Теперь вспоминаю, - посадил он меня за стол, просмотрел бумажонку и с первого слова стал жаловаться на судьбу. Узнал я от него, что имел он в Петербурге три фабрики, а теперь его до тла разорили, и приходится мыкать большую нужду. Узнал я потом, что и впрямь был он в России большим миллионером и тут проживал с семьей и очень нуждался. Долго он томил меня разговором и уж под конец объяснил, что поместит меня внизу в общежитии, где одинокие.

Провел он меня вниз, в нашу общую, показал мое место.

А было о тот час в комнате из всех жильцов один человек, - старичок легкий, в очках, - наш Лукич. Варил он что-то у окна на спиртовке и на меня взглянул боком, через очки.

Показал мне заведующий койку, раскланялся деликатно, и остались мы с Лукичем один-на-один.

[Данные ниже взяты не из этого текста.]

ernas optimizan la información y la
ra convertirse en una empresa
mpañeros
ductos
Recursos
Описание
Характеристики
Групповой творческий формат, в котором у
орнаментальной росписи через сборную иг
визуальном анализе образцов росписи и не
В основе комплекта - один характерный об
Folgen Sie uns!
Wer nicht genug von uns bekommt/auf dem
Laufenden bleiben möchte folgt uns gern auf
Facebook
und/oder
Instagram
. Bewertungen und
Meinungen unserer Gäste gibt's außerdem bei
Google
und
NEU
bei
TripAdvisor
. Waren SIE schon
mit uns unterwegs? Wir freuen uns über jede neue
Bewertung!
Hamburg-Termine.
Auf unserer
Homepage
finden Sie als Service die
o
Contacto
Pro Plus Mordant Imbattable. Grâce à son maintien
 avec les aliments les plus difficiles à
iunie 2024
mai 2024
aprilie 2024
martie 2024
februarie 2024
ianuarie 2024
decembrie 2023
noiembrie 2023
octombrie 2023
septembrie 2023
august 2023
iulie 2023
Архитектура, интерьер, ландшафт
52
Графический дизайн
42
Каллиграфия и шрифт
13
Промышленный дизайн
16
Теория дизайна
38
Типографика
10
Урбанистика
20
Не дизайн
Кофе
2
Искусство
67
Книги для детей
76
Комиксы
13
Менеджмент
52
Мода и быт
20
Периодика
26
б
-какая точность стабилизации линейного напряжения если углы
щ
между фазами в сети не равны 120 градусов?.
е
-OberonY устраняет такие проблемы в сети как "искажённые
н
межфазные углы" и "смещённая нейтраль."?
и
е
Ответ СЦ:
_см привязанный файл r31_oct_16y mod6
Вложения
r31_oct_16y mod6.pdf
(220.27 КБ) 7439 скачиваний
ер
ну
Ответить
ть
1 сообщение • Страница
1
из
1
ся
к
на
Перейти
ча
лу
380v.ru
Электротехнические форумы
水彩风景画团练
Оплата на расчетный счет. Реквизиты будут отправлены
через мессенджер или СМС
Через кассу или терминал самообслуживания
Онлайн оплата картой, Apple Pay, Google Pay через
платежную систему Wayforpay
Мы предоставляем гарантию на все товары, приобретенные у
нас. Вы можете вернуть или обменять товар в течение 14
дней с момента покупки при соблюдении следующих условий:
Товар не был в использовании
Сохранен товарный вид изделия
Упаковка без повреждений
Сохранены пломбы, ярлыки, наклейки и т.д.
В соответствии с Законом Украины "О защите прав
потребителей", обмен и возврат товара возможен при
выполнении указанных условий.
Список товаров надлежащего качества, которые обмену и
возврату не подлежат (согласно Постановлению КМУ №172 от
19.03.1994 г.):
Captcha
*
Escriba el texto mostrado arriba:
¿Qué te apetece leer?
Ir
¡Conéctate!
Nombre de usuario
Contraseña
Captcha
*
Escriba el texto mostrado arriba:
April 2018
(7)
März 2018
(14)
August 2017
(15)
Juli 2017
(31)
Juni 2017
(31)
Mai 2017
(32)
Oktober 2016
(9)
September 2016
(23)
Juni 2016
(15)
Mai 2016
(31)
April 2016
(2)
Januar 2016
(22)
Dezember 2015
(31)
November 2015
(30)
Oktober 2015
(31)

Помню, поглядел он на меня еще раз от своей спиртовки, - бороденка сквозная и легкая:

- Ну, что, - говорит, - и вы в нашу Лавру?

- То-есть, - говорю, - как?

- А у нас тут прозывается Чижикова Лавра. Скоро узнаете сами.

Вижу, - смеется, и глаза у него простые и добрые. Рассказал я ему о себе, что из офицеров, интернированный, и болел долго, и что направили меня сюда из российского консульства.

- Ну, вот, - говорит, - значит, прибыло нашего полку.

Угостил он меня чаем. Просидели мы долго. Про себя он рассказал мне немного. Сказал, что из России, из южного города, - и уж только потом узнал я, сколько пришлось пережить человеку.

Объяснил он, что сами обитатели прозвали наш дом в насмешку Чижиковой Лаврой, по названию местности и по горькому нашему горю.